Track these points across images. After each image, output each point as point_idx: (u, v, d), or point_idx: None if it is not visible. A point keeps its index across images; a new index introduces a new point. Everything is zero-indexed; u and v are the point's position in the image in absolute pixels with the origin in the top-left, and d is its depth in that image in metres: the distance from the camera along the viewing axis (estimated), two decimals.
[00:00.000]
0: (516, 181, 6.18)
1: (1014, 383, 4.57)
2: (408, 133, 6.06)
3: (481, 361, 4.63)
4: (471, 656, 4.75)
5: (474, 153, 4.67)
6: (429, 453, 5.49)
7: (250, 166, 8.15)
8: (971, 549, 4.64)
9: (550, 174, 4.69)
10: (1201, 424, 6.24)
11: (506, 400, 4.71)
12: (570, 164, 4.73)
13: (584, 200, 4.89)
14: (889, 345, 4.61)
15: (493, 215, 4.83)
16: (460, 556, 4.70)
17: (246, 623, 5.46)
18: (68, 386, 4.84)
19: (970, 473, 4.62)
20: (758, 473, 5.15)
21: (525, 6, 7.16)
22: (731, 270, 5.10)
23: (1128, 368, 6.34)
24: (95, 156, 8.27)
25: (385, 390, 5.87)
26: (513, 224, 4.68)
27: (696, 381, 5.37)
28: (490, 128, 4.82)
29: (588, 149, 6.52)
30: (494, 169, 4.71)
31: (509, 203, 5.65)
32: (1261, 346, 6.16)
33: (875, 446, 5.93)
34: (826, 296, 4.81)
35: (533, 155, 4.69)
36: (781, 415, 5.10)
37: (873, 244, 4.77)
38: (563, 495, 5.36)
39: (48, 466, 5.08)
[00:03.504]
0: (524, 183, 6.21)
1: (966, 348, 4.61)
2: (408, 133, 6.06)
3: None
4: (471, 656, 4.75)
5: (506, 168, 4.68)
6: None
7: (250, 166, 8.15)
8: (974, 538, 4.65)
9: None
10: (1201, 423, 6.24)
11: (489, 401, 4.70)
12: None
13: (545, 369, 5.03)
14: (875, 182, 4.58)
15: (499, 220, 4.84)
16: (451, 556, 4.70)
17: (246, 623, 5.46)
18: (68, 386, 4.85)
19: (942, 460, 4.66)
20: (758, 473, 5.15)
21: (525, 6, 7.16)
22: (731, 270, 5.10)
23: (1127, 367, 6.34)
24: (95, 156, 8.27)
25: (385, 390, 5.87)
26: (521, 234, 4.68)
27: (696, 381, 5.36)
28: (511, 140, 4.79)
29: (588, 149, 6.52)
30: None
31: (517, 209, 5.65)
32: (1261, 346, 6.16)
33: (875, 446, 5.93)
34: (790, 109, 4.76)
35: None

####

**Work to complete**
Set down every entry exactly as given.

**Output**
Track these points across images. After each image, output each point as point_idx: (u, v, d), or point_idx: None if it is not visible. A point keeps its index across images; a new index introduces a new point. Everything is zero-indexed; u and v are the point's position in the image in absolute pixels with the origin in the top-left, and d is its depth in that image in metres: the distance from the camera along the viewing axis (estimated), two decimals.
[00:00.000]
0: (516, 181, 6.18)
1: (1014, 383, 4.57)
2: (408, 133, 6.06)
3: (481, 361, 4.63)
4: (471, 656, 4.75)
5: (474, 153, 4.67)
6: (429, 453, 5.49)
7: (250, 166, 8.15)
8: (971, 549, 4.64)
9: (550, 174, 4.69)
10: (1201, 424, 6.24)
11: (506, 400, 4.71)
12: (570, 164, 4.73)
13: (584, 200, 4.89)
14: (889, 345, 4.61)
15: (493, 215, 4.83)
16: (460, 556, 4.70)
17: (246, 623, 5.46)
18: (68, 386, 4.84)
19: (970, 473, 4.62)
20: (758, 473, 5.15)
21: (525, 6, 7.16)
22: (731, 270, 5.10)
23: (1128, 368, 6.34)
24: (95, 156, 8.27)
25: (385, 390, 5.87)
26: (513, 224, 4.68)
27: (696, 381, 5.37)
28: (490, 128, 4.82)
29: (588, 149, 6.52)
30: (494, 169, 4.71)
31: (509, 203, 5.65)
32: (1261, 346, 6.16)
33: (875, 446, 5.93)
34: (826, 296, 4.81)
35: (533, 155, 4.69)
36: (781, 415, 5.10)
37: (873, 244, 4.77)
38: (563, 495, 5.36)
39: (48, 466, 5.08)
[00:03.504]
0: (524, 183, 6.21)
1: (966, 348, 4.61)
2: (408, 133, 6.06)
3: None
4: (471, 656, 4.75)
5: (506, 168, 4.68)
6: None
7: (250, 166, 8.15)
8: (974, 538, 4.65)
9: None
10: (1201, 423, 6.24)
11: (489, 401, 4.70)
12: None
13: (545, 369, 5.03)
14: (875, 182, 4.58)
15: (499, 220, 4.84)
16: (451, 556, 4.70)
17: (246, 623, 5.46)
18: (68, 386, 4.85)
19: (942, 460, 4.66)
20: (758, 473, 5.15)
21: (525, 6, 7.16)
22: (731, 270, 5.10)
23: (1127, 367, 6.34)
24: (95, 156, 8.27)
25: (385, 390, 5.87)
26: (521, 234, 4.68)
27: (696, 381, 5.36)
28: (511, 140, 4.79)
29: (588, 149, 6.52)
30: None
31: (517, 209, 5.65)
32: (1261, 346, 6.16)
33: (875, 446, 5.93)
34: (790, 109, 4.76)
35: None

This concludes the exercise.